## Task statement:
Restating every entry exactly is the whole task.

## Working data:
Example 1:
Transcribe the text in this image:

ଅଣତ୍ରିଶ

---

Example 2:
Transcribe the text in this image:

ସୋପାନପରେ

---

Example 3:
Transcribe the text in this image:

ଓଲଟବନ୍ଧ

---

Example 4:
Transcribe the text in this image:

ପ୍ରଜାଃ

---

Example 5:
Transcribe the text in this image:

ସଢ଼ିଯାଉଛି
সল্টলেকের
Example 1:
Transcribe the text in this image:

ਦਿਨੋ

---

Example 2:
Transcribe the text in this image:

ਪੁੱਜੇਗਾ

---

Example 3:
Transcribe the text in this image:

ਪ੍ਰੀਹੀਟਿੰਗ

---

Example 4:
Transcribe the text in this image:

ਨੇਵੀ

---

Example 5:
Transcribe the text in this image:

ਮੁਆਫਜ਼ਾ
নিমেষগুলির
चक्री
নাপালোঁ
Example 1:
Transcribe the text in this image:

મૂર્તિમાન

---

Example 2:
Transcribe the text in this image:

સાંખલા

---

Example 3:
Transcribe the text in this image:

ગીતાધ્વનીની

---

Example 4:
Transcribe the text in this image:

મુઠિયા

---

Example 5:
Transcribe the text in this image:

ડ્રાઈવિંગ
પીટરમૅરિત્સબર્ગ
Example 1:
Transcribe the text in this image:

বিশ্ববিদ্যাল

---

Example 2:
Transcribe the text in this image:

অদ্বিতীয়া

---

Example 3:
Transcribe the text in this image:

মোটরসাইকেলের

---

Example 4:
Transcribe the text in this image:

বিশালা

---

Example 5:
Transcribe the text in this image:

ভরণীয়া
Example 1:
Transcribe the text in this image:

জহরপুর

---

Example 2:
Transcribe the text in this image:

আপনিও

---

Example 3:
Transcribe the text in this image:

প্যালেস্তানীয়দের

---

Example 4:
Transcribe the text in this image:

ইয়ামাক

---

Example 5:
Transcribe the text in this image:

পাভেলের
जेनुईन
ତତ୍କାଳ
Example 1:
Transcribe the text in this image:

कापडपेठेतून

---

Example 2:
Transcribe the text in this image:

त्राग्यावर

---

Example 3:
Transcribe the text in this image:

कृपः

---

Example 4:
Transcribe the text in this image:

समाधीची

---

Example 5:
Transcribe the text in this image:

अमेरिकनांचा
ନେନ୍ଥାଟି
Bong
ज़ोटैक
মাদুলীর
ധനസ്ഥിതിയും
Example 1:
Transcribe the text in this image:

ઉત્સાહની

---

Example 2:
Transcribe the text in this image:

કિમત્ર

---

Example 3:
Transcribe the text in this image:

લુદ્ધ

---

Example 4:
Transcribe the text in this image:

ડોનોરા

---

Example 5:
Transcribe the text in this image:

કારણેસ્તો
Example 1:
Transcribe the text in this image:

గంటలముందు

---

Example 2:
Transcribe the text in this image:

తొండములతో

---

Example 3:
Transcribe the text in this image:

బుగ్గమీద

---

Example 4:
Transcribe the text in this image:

## Exercise output:
Example 1:
Transcribe the text in this image:

ଅଣତ୍ରିଶ

---

Example 2:
Transcribe the text in this image:

ସୋପାନପରେ

---

Example 3:
Transcribe the text in this image:

ଓଲଟବନ୍ଧ

---

Example 4:
Transcribe the text in this image:

ପ୍ରଜାଃ

---

Example 5:
Transcribe the text in this image:

ସଢ଼ିଯାଉଛି
সল্টলেকের
Example 1:
Transcribe the text in this image:

ਦਿਨੋ

---

Example 2:
Transcribe the text in this image:

ਪੁੱਜੇਗਾ

---

Example 3:
Transcribe the text in this image:

ਪ੍ਰੀਹੀਟਿੰਗ

---

Example 4:
Transcribe the text in this image:

ਨੇਵੀ

---

Example 5:
Transcribe the text in this image:

ਮੁਆਫਜ਼ਾ
নিমেষগুলির
चक्री
নাপালোঁ
Example 1:
Transcribe the text in this image:

મૂર્તિમાન

---

Example 2:
Transcribe the text in this image:

સાંખલા

---

Example 3:
Transcribe the text in this image:

ગીતાધ્વનીની

---

Example 4:
Transcribe the text in this image:

મુઠિયા

---

Example 5:
Transcribe the text in this image:

ડ્રાઈવિંગ
પીટરમૅરિત્સબર્ગ
Example 1:
Transcribe the text in this image:

বিশ্ববিদ্যাল

---

Example 2:
Transcribe the text in this image:

অদ্বিতীয়া

---

Example 3:
Transcribe the text in this image:

মোটরসাইকেলের

---

Example 4:
Transcribe the text in this image:

বিশালা

---

Example 5:
Transcribe the text in this image:

ভরণীয়া
Example 1:
Transcribe the text in this image:

জহরপুর

---

Example 2:
Transcribe the text in this image:

আপনিও

---

Example 3:
Transcribe the text in this image:

প্যালেস্তানীয়দের

---

Example 4:
Transcribe the text in this image:

ইয়ামাক

---

Example 5:
Transcribe the text in this image:

পাভেলের
जेनुईन
ତତ୍କାଳ
Example 1:
Transcribe the text in this image:

कापडपेठेतून

---

Example 2:
Transcribe the text in this image:

त्राग्यावर

---

Example 3:
Transcribe the text in this image:

कृपः

---

Example 4:
Transcribe the text in this image:

समाधीची

---

Example 5:
Transcribe the text in this image:

अमेरिकनांचा
ନେନ୍ଥାଟି
Bong
ज़ोटैक
মাদুলীর
ധനസ്ഥിതിയും
Example 1:
Transcribe the text in this image:

ઉત્સાહની

---

Example 2:
Transcribe the text in this image:

કિમત્ર

---

Example 3:
Transcribe the text in this image:

લુદ્ધ

---

Example 4:
Transcribe the text in this image:

ડોનોરા

---

Example 5:
Transcribe the text in this image:

કારણેસ્તો
Example 1:
Transcribe the text in this image:

గంటలముందు

---

Example 2:
Transcribe the text in this image:

తొండములతో

---

Example 3:
Transcribe the text in this image:

బుగ్గమీద

---

Example 4:
Transcribe the text in this image:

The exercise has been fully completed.